The therapist compares responses on the YPI to those on the YSQ. If high-scoring schemas on one questionnaire match high-scoring schemas on the other questionnaire, this adds to the likely significance of the schemas. Inconsistencies also yield important information. As with the YSQ, scores on the YPI might also be low as a result of schema avoidance or overcompensation. If a response is unexpectedly low, the therapist might say something like, “On your schema questionnaire, you say that throughout your life people have tried to control you, yet on your parenting inventory you indicate that your mother and father did not try to rule your life. Can you help me understand how these two statements fit for you?” Trying to resolve apparent inconsistencies like this proves very useful both in clarifying a patient’s schemas and their origins and in helping patients face feelings and events that they have been avoiding or blocking.

Young-Rygh Avoidance Inventory

 

The Young-Rygh Avoidance Inventory (Young & Rygh, 1994) is a 41-item questionnaire that assesses schema avoidance. It includes such items as, “I watch a lot of television when I’m alone,” “I try not to think about things that upset me,” and “I get physically ill when things aren’t going well for me.” Individuals rate responses on a 6-point scale.

As with the other inventories, the therapist is not especially concerned with the total score but rather discusses high-scoring items with the patient. However, a high total score does indicate a general pattern of schema avoidance. The inventory is not schema-specific: An avoidant coping style is often a pervasive trait that can be utilized to avoid any schema.
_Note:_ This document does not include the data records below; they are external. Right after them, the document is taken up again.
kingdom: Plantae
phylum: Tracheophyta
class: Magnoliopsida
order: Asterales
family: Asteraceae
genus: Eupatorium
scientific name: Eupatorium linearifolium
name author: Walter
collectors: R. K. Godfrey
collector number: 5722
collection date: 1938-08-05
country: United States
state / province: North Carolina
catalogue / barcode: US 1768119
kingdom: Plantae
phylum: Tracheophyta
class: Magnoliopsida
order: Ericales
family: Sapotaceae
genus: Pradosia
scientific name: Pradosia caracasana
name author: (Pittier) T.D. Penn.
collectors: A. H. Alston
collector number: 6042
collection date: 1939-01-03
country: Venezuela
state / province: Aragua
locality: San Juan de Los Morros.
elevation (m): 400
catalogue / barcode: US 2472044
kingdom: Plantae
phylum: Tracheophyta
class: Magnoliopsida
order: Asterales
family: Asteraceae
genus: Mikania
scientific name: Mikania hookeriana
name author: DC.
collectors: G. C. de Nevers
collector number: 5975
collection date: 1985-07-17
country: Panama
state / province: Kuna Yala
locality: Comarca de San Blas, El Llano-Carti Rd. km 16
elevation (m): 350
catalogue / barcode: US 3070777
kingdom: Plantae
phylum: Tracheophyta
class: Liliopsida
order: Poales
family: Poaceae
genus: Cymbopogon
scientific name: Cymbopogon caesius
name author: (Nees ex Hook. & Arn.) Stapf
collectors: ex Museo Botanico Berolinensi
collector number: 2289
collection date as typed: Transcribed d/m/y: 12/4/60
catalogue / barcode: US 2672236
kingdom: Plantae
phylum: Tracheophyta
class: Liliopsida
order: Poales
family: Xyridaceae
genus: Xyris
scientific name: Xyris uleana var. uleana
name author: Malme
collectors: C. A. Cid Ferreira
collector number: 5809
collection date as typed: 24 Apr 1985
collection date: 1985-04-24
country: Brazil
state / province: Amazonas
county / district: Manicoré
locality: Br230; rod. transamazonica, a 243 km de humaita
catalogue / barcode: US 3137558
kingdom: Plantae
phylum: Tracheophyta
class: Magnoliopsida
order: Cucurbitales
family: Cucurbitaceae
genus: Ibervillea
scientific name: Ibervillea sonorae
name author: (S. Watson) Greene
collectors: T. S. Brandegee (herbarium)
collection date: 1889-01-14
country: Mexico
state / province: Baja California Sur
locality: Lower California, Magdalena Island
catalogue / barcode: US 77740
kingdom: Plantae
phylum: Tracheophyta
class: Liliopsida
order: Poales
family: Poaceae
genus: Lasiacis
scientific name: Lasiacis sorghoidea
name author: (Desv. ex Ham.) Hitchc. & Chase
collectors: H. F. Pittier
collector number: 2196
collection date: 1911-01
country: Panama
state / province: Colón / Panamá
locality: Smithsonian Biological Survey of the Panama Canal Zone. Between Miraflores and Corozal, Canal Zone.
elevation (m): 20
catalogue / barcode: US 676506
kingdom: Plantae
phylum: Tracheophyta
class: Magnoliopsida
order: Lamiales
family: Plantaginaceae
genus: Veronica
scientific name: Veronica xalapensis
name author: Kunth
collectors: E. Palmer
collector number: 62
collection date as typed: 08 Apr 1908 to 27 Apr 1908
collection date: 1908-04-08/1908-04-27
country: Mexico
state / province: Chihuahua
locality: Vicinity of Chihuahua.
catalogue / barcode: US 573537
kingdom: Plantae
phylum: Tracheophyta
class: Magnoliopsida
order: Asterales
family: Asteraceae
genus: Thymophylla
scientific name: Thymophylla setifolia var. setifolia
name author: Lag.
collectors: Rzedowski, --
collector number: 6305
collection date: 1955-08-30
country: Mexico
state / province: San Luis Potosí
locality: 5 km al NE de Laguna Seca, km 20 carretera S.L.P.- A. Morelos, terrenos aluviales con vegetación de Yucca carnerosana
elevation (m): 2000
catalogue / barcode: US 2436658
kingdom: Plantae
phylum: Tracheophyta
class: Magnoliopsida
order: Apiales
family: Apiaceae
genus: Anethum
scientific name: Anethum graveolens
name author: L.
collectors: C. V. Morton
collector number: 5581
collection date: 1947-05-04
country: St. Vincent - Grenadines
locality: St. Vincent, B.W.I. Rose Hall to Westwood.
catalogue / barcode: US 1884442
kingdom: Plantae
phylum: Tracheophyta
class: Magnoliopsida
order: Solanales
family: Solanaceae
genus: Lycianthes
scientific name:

Young Compensation Inventory

 

The Young Compensation Inventory (Young, 1995) is a 48-item questionnaire that assesses schema overcompensation. Items include such statements as, “I often blame others when things go wrong,” “I agonize over decisions so I won’t make a mistake,” and “I dislike rules and get satisfaction from breaking them.” The inventory uses a 6-point scale.

The therapist uses the overcompensation inventory as a clinical tool and discusses high-scoring items with the patient. For example, if the patient endorses blaming as a coping style, the therapist asks for an example. The therapist explores whether the blaming overcompensates for other, more painful feelings—perhaps feelings of shame. The therapist might ask, “Is it possible that blaming was a way for you to deal with your own feelings of shame in the situation?” As therapy progresses, patients self-monitor their use of the coping styles identified on these two inventories.